* **Activity**
An image-free reproduction of the data below is needed: print it exactly.

* **Material provided**
[Start of section]

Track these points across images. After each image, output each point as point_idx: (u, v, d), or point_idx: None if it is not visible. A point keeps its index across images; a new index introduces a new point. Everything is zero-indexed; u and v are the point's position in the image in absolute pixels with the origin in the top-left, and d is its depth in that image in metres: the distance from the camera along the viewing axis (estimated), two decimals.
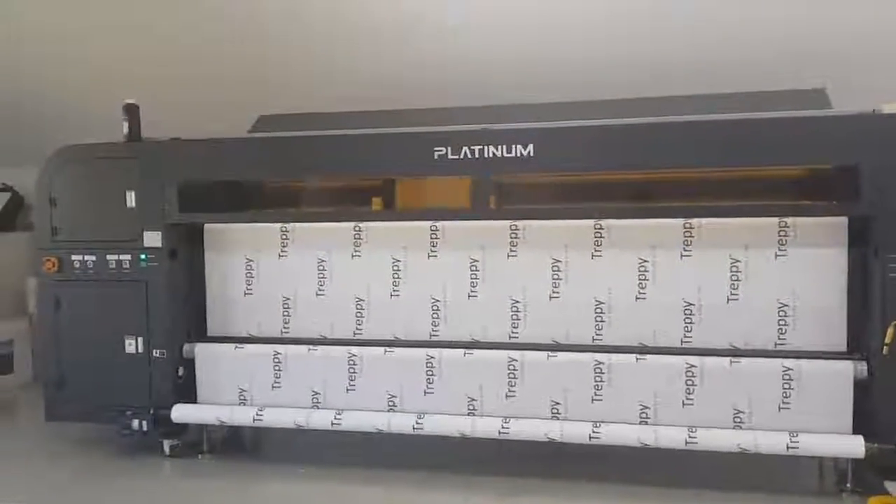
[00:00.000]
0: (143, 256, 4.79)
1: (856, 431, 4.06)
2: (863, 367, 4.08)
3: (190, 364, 4.90)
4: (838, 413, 4.09)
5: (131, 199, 4.78)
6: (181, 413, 4.81)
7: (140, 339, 4.83)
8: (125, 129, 4.81)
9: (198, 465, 4.84)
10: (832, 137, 4.01)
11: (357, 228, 4.73)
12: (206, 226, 4.96)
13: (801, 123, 4.09)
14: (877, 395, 4.01)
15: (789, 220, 4.20)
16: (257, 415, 4.71)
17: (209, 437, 4.97)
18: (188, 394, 4.89)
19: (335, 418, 4.58)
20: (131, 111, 4.83)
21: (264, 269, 4.89)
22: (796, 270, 4.20)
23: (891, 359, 3.91)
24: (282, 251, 4.86)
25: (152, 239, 4.78)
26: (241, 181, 5.02)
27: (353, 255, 4.76)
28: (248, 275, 4.91)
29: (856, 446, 3.99)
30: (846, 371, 4.09)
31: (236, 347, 4.85)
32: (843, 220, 4.16)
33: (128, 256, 4.81)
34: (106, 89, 5.16)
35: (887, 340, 3.90)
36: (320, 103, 5.24)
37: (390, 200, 4.89)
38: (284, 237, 4.85)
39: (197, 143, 4.79)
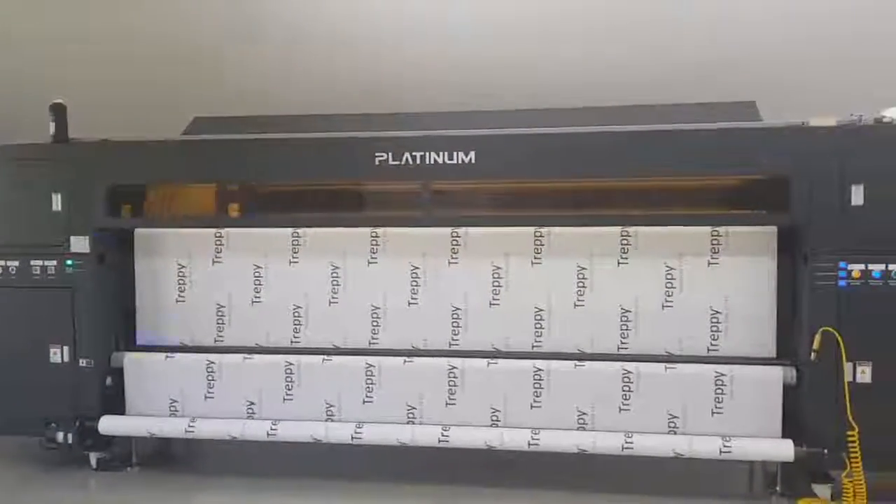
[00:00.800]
0: (69, 262, 4.61)
1: (785, 435, 4.17)
2: (792, 372, 4.19)
3: (118, 374, 4.73)
4: (768, 417, 4.19)
5: (57, 202, 4.60)
6: (109, 425, 4.63)
7: (66, 349, 4.64)
8: (52, 130, 4.64)
9: (126, 479, 4.67)
10: (763, 149, 4.12)
11: (295, 234, 4.65)
12: (137, 231, 4.80)
13: (734, 134, 4.19)
14: (805, 399, 4.13)
15: (721, 229, 4.30)
16: (189, 426, 4.57)
17: (139, 449, 4.81)
18: (116, 405, 4.72)
19: (271, 429, 4.48)
20: (58, 111, 4.65)
21: (197, 275, 4.76)
22: (728, 278, 4.30)
23: (819, 364, 4.03)
24: (216, 257, 4.74)
25: (79, 244, 4.60)
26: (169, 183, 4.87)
27: (290, 262, 4.67)
28: (181, 282, 4.78)
29: (785, 450, 4.10)
30: (776, 376, 4.20)
31: (167, 357, 4.71)
32: (773, 229, 4.27)
33: (53, 262, 4.62)
34: (35, 90, 4.97)
35: (815, 346, 4.01)
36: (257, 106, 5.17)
37: None
38: (219, 243, 4.74)
39: (127, 145, 4.64)
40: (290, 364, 4.58)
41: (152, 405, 4.70)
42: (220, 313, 4.74)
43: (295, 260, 4.66)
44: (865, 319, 4.00)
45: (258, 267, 4.69)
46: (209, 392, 4.65)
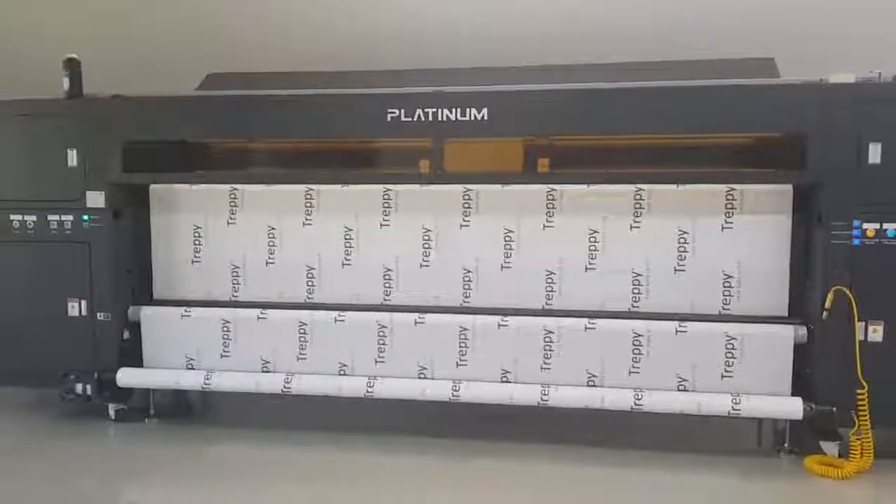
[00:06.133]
0: (85, 217, 4.66)
1: (794, 394, 4.18)
2: (803, 331, 4.19)
3: (136, 327, 4.80)
4: (778, 376, 4.19)
5: (73, 157, 4.63)
6: (126, 377, 4.72)
7: (83, 302, 4.71)
8: (66, 85, 4.64)
9: (144, 430, 4.78)
10: (781, 106, 4.06)
11: (308, 194, 4.65)
12: (152, 187, 4.83)
13: (751, 91, 4.12)
14: (815, 358, 4.13)
15: (737, 189, 4.25)
16: (206, 379, 4.65)
17: (157, 401, 4.90)
18: (134, 357, 4.80)
19: (285, 383, 4.55)
20: (72, 66, 4.65)
21: (212, 235, 4.77)
22: (742, 239, 4.26)
23: (830, 323, 4.02)
24: (231, 218, 4.75)
25: (95, 199, 4.64)
26: (187, 141, 4.88)
27: (304, 223, 4.67)
28: (196, 241, 4.79)
29: (794, 408, 4.12)
30: (787, 335, 4.19)
31: (183, 314, 4.75)
32: (789, 188, 4.23)
33: (70, 217, 4.67)
34: (42, 45, 4.95)
35: (827, 305, 4.00)
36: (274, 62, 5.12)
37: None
38: (233, 202, 4.75)
39: (141, 101, 4.64)
40: (304, 323, 4.60)
41: (169, 358, 4.77)
42: (234, 273, 4.76)
43: (308, 221, 4.66)
44: (879, 278, 3.97)
45: (272, 228, 4.68)
46: (225, 349, 4.70)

[End of section]

* **Expected output**
Track these points across images. After each image, output each point as point_idx: (u, v, d), or point_idx: None if it is not visible. A point keeps its index across images; a new index introduces a new point. Everything is zero-indexed; u and v are the point's position in the image in absolute pixels with the origin in the top-left, and d is its depth in that image in metres: the distance from the camera along the viewing axis (estimated), two decimals.
[00:00.000]
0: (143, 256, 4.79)
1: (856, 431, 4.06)
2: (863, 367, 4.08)
3: (190, 364, 4.90)
4: (838, 413, 4.09)
5: (131, 199, 4.78)
6: (181, 413, 4.81)
7: (140, 339, 4.83)
8: (125, 129, 4.81)
9: (198, 465, 4.84)
10: (832, 137, 4.01)
11: (357, 228, 4.73)
12: (206, 226, 4.96)
13: (801, 123, 4.09)
14: (877, 395, 4.01)
15: (789, 220, 4.20)
16: (257, 415, 4.71)
17: (209, 437, 4.97)
18: (188, 394, 4.89)
19: (335, 418, 4.58)
20: (131, 111, 4.83)
21: (264, 269, 4.89)
22: (796, 270, 4.20)
23: (891, 359, 3.91)
24: (282, 251, 4.86)
25: (152, 239, 4.78)
26: (241, 181, 5.02)
27: (353, 255, 4.76)
28: (248, 275, 4.91)
29: (856, 446, 3.99)
30: (846, 371, 4.09)
31: (236, 347, 4.85)
32: (843, 220, 4.16)
33: (128, 256, 4.81)
34: (106, 89, 5.16)
35: (887, 340, 3.90)
36: (320, 103, 5.24)
37: (390, 200, 4.89)
38: (284, 237, 4.85)
39: (197, 143, 4.79)
[00:00.800]
0: (69, 262, 4.61)
1: (785, 435, 4.17)
2: (792, 372, 4.19)
3: (118, 374, 4.73)
4: (768, 417, 4.19)
5: (57, 202, 4.60)
6: (109, 425, 4.63)
7: (66, 349, 4.64)
8: (52, 130, 4.64)
9: (126, 479, 4.67)
10: (763, 149, 4.12)
11: (295, 234, 4.65)
12: (137, 231, 4.80)
13: (734, 134, 4.19)
14: (805, 399, 4.13)
15: (721, 229, 4.30)
16: (189, 426, 4.57)
17: (139, 449, 4.81)
18: (116, 405, 4.72)
19: (271, 429, 4.48)
20: (58, 111, 4.65)
21: (197, 275, 4.76)
22: (728, 278, 4.30)
23: (819, 364, 4.03)
24: (216, 257, 4.74)
25: (79, 244, 4.60)
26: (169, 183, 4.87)
27: (290, 262, 4.67)
28: (181, 282, 4.78)
29: (785, 450, 4.10)
30: (776, 376, 4.20)
31: (167, 357, 4.71)
32: (773, 229, 4.27)
33: (53, 262, 4.62)
34: (35, 90, 4.97)
35: (815, 346, 4.01)
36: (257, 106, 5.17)
37: None
38: (219, 243, 4.74)
39: (127, 145, 4.64)
40: (290, 364, 4.58)
41: (152, 405, 4.70)
42: (220, 313, 4.74)
43: (295, 260, 4.66)
44: (865, 319, 4.00)
45: (258, 267, 4.69)
46: (209, 392, 4.65)
[00:06.133]
0: (85, 217, 4.66)
1: (794, 394, 4.18)
2: (803, 331, 4.19)
3: (136, 327, 4.80)
4: (778, 376, 4.19)
5: (73, 157, 4.63)
6: (126, 377, 4.72)
7: (83, 302, 4.71)
8: (66, 85, 4.64)
9: (144, 430, 4.78)
10: (781, 106, 4.06)
11: (308, 194, 4.65)
12: (152, 187, 4.83)
13: (751, 91, 4.12)
14: (815, 358, 4.13)
15: (737, 189, 4.25)
16: (206, 379, 4.65)
17: (157, 401, 4.90)
18: (134, 357, 4.80)
19: (285, 383, 4.55)
20: (72, 66, 4.65)
21: (212, 235, 4.77)
22: (742, 239, 4.26)
23: (830, 323, 4.02)
24: (231, 218, 4.75)
25: (95, 199, 4.64)
26: (187, 141, 4.88)
27: (304, 223, 4.67)
28: (196, 241, 4.79)
29: (794, 408, 4.12)
30: (787, 335, 4.19)
31: (183, 314, 4.75)
32: (789, 188, 4.23)
33: (70, 217, 4.67)
34: (42, 45, 4.95)
35: (827, 305, 4.00)
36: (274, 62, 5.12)
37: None
38: (233, 202, 4.75)
39: (141, 101, 4.64)
40: (304, 323, 4.60)
41: (169, 358, 4.77)
42: (234, 273, 4.76)
43: (308, 221, 4.66)
44: (879, 278, 3.97)
45: (272, 228, 4.68)
46: (225, 349, 4.70)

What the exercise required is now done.